• _WHAT NEEDS TO BE DONE_
Here is the task for the records below: repeat exactly the lines from the one with "While searching for" to the one with "you’ve been eyeing.", both included, and nothing else.

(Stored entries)
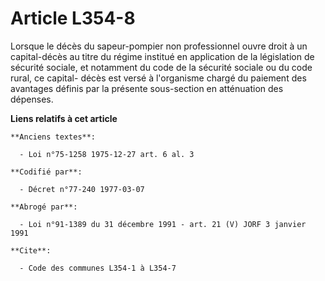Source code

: # Article L354-8

Lorsque le décès du sapeur-pompier non professionnel ouvre droit à un capital-décès au titre du régime institué en
application de la législation de sécurité sociale, et notamment du code de la sécurité sociale ou du code rural, ce capital-
décès est versé à l'organisme chargé du paiement des avantages définis par la présente sous-section en atténuation des
dépenses.

**Liens relatifs à cet article**

	**Anciens textes**:

	  - Loi n°75-1258 1975-12-27 art. 6 al. 3

	**Codifié par**:

	  - Décret n°77-240 1977-03-07

	**Abrogé par**:

	  - Loi n°91-1389 du 31 décembre 1991 - art. 21 (V) JORF 3 janvier 1991

	**Cite**:

	  - Code des communes L354-1 à L354-7
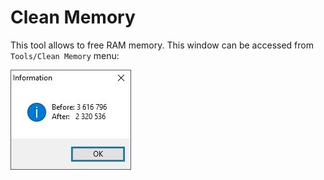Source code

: # Clean Memory

This tool allows to free RAM memory. This window can be accessed from `Tools/Clean Memory` menu:

![](../../-assets/clean-memory.jpg)

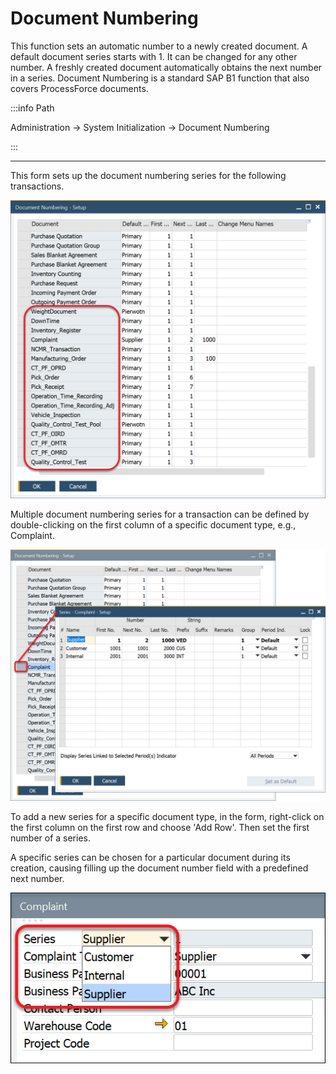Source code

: # Document Numbering

This function sets an automatic number to a newly created document. A default document series starts with 1. It can be changed for any other number. A freshly created document automatically obtains the next number in a series. Document Numbering is a standard SAP B1 function that also covers ProcessForce documents.

:::info Path

Administration → System Initialization → Document Numbering

:::

---

This form sets up the document numbering series for the following transactions.

![Document Numbering Transactions](./media/document-numbering-transctions.png)

Multiple document numbering series for a transaction can be defined by double-clicking on the first column of a specific document type, e.g., Complaint.

![New Series](./media/adding-new-series.png)

To add a new series for a specific document type, in the form, right-click on the first column on the first row and choose 'Add Row'. Then set the first number of a series.

A specific series can be chosen for a particular document during its creation, causing filling up the document number field with a predefined next number.

![Adding New Series](./media/choosing-series.png)


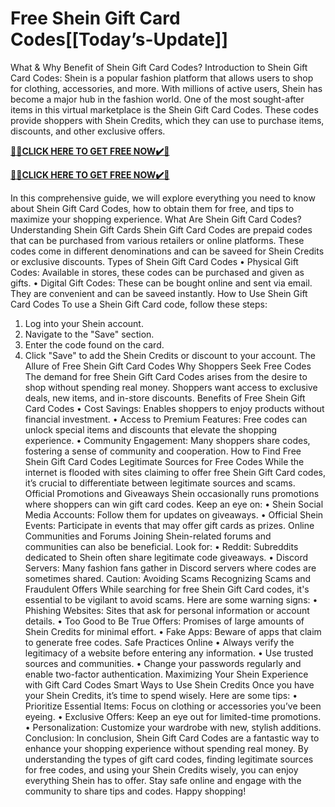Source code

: #  Free Shein  Gift Card Codes[[Today’s-Update]]

What & Why Benefit of Shein Gift Card Codes?
Introduction to Shein Gift Card Codes:
Shein is a popular fashion platform that allows users to shop for clothing, accessories, and more. With millions of active users, Shein has become a major hub in the fashion world. One of the most sought-after items in this virtual marketplace is the Shein Gift Card Codes. These codes provide shoppers with Shein Credits, which they can use to purchase items, discounts, and other exclusive offers.

**[🎁🎁CLICK HERE TO GET FREE NOW✔️🎁](https://rewardscraft.com/shein-gift-card-codes)**

**[🎁🎁CLICK HERE TO GET FREE NOW✔️🎁](https://rewardscraft.com/shein-gift-card-codes)**

In this comprehensive guide, we will explore everything you need to know about Shein Gift Card Codes, how to obtain them for free, and tips to maximize your shopping experience.
What Are Shein Gift Card Codes?
Understanding Shein Gift Cards
Shein Gift Card Codes are prepaid codes that can be purchased from various retailers or online platforms. These codes come in different denominations and can be saveed for Shein Credits or exclusive discounts.
Types of Shein Gift Card Codes
• Physical Gift Codes: Available in stores, these codes can be purchased and given as gifts.
• Digital Gift Codes: These can be bought online and sent via email. They are convenient and can be saveed instantly.
How to Use Shein Gift Card Codes
To use a Shein Gift Card code, follow these steps:
1.	Log into your Shein account.
2.	Navigate to the "Save" section.
3.	Enter the code found on the card.
4.	Click "Save" to add the Shein Credits or discount to your account.
The Allure of Free Shein Gift Card Codes
Why Shoppers Seek Free Codes
The demand for free Shein Gift Card Codes arises from the desire to shop without spending real money. Shoppers want access to exclusive deals, new items, and in-store discounts.
Benefits of Free Shein Gift Card Codes
• Cost Savings: Enables shoppers to enjoy products without financial investment.
• Access to Premium Features: Free codes can unlock special items and discounts that elevate the shopping experience.
• Community Engagement: Many shoppers share codes, fostering a sense of community and cooperation.
How to Find Free Shein Gift Card Codes
Legitimate Sources for Free Codes
While the internet is flooded with sites claiming to offer free Shein Gift Card codes, it’s crucial to differentiate between legitimate sources and scams.
Official Promotions and Giveaways
Shein occasionally runs promotions where shoppers can win gift card codes. Keep an eye on:
• Shein Social Media Accounts: Follow them for updates on giveaways.
• Official Shein Events: Participate in events that may offer gift cards as prizes.
Online Communities and Forums
Joining Shein-related forums and communities can also be beneficial. Look for:
• Reddit: Subreddits dedicated to Shein often share legitimate code giveaways.
• Discord Servers: Many fashion fans gather in Discord servers where codes are sometimes shared.
Caution: Avoiding Scams
Recognizing Scams and Fraudulent Offers
While searching for free Shein Gift Card codes, it's essential to be vigilant to avoid scams. Here are some warning signs:
• Phishing Websites: Sites that ask for personal information or account details.
• Too Good to Be True Offers: Promises of large amounts of Shein Credits for minimal effort.
• Fake Apps: Beware of apps that claim to generate free codes.
Safe Practices Online
• Always verify the legitimacy of a website before entering any information.
• Use trusted sources and communities.
• Change your passwords regularly and enable two-factor authentication.
Maximizing Your Shein Experience with Gift Card Codes
Smart Ways to Use Shein Credits
Once you have your Shein Credits, it’s time to spend wisely. Here are some tips:
• Prioritize Essential Items: Focus on clothing or accessories you’ve been eyeing.
• Exclusive Offers: Keep an eye out for limited-time promotions.
• Personalization: Customize your wardrobe with new, stylish additions.
Conclusion:
In conclusion, Shein Gift Card Codes are a fantastic way to enhance your shopping experience without spending real money. By understanding the types of gift card codes, finding legitimate sources for free codes, and using your Shein Credits wisely, you can enjoy everything Shein has to offer.
Stay safe online and engage with the community to share tips and codes. Happy shopping!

• _SOLUTION TO THIS EXERCISE_
While searching for free Shein Gift Card codes, it's essential to be vigilant to avoid scams. Here are some warning signs:
• Phishing Websites: Sites that ask for personal information or account details.
• Too Good to Be True Offers: Promises of large amounts of Shein Credits for minimal effort.
• Fake Apps: Beware of apps that claim to generate free codes.
Safe Practices Online
• Always verify the legitimacy of a website before entering any information.
• Use trusted sources and communities.
• Change your passwords regularly and enable two-factor authentication.
Maximizing Your Shein Experience with Gift Card Codes
Smart Ways to Use Shein Credits
Once you have your Shein Credits, it’s time to spend wisely. Here are some tips:
• Prioritize Essential Items: Focus on clothing or accessories you’ve been eyeing.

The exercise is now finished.